(Problem description):
Lines from the material below that hold the string "shift" are what is needed; copy each of them.

(Data section):
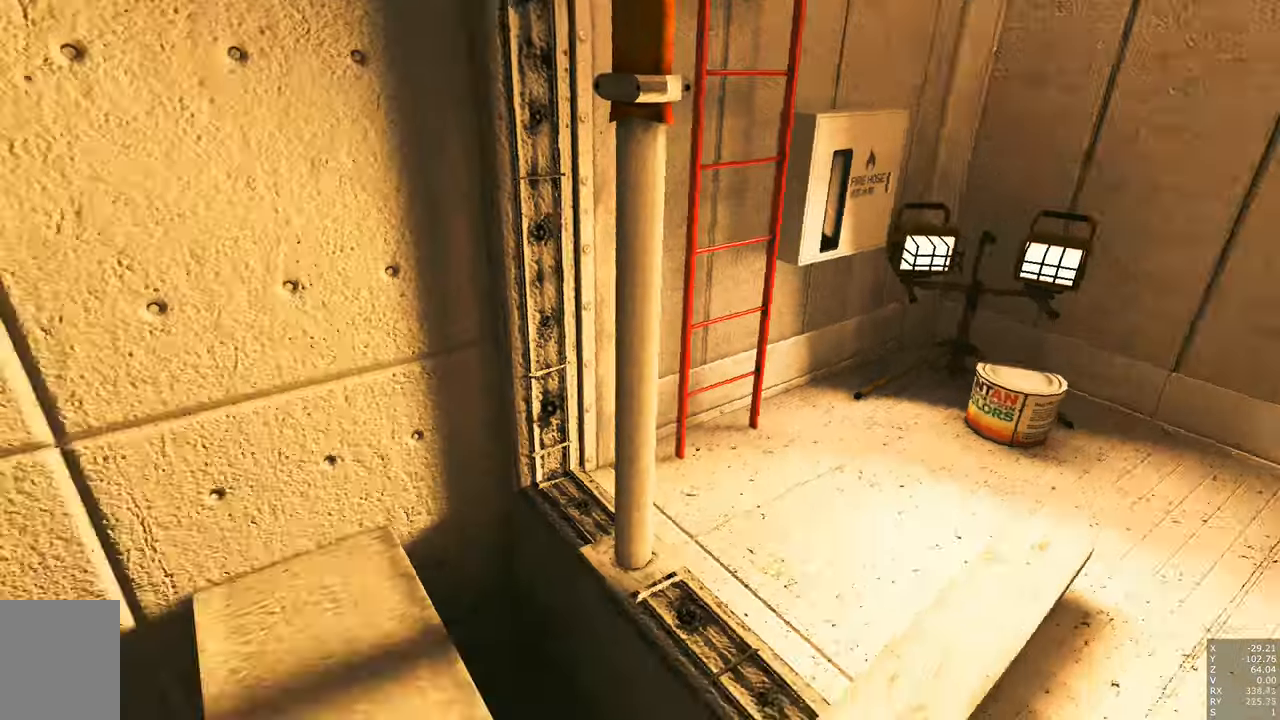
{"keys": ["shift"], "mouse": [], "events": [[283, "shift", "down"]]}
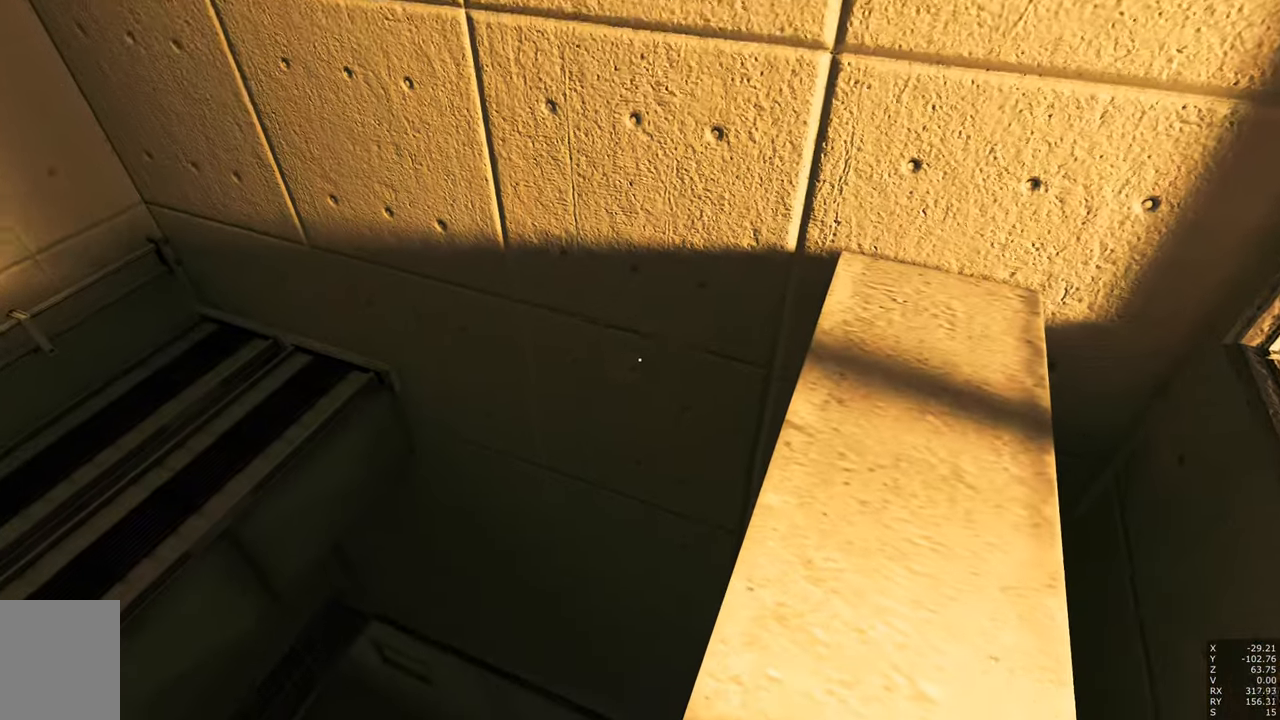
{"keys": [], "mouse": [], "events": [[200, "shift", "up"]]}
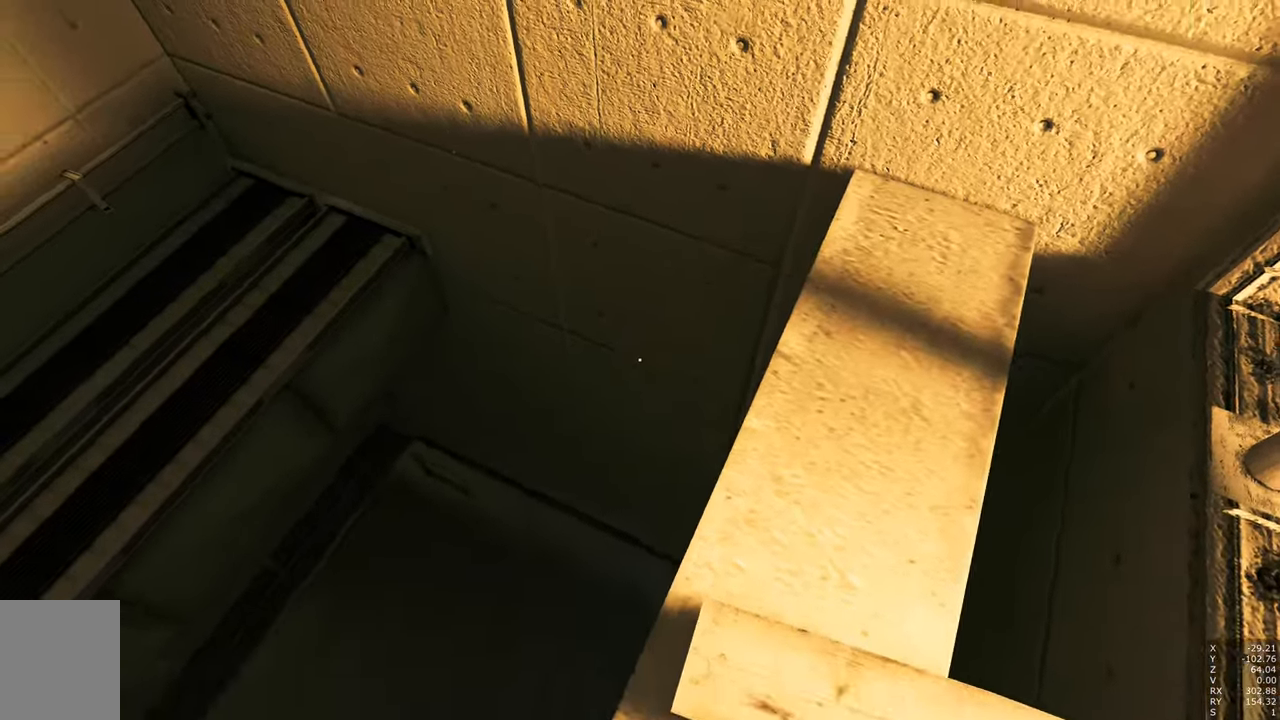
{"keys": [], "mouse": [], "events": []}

(Problem solution):
{"keys": ["shift"], "mouse": [], "events": [[283, "shift", "down"]]}
{"keys": [], "mouse": [], "events": [[200, "shift", "up"]]}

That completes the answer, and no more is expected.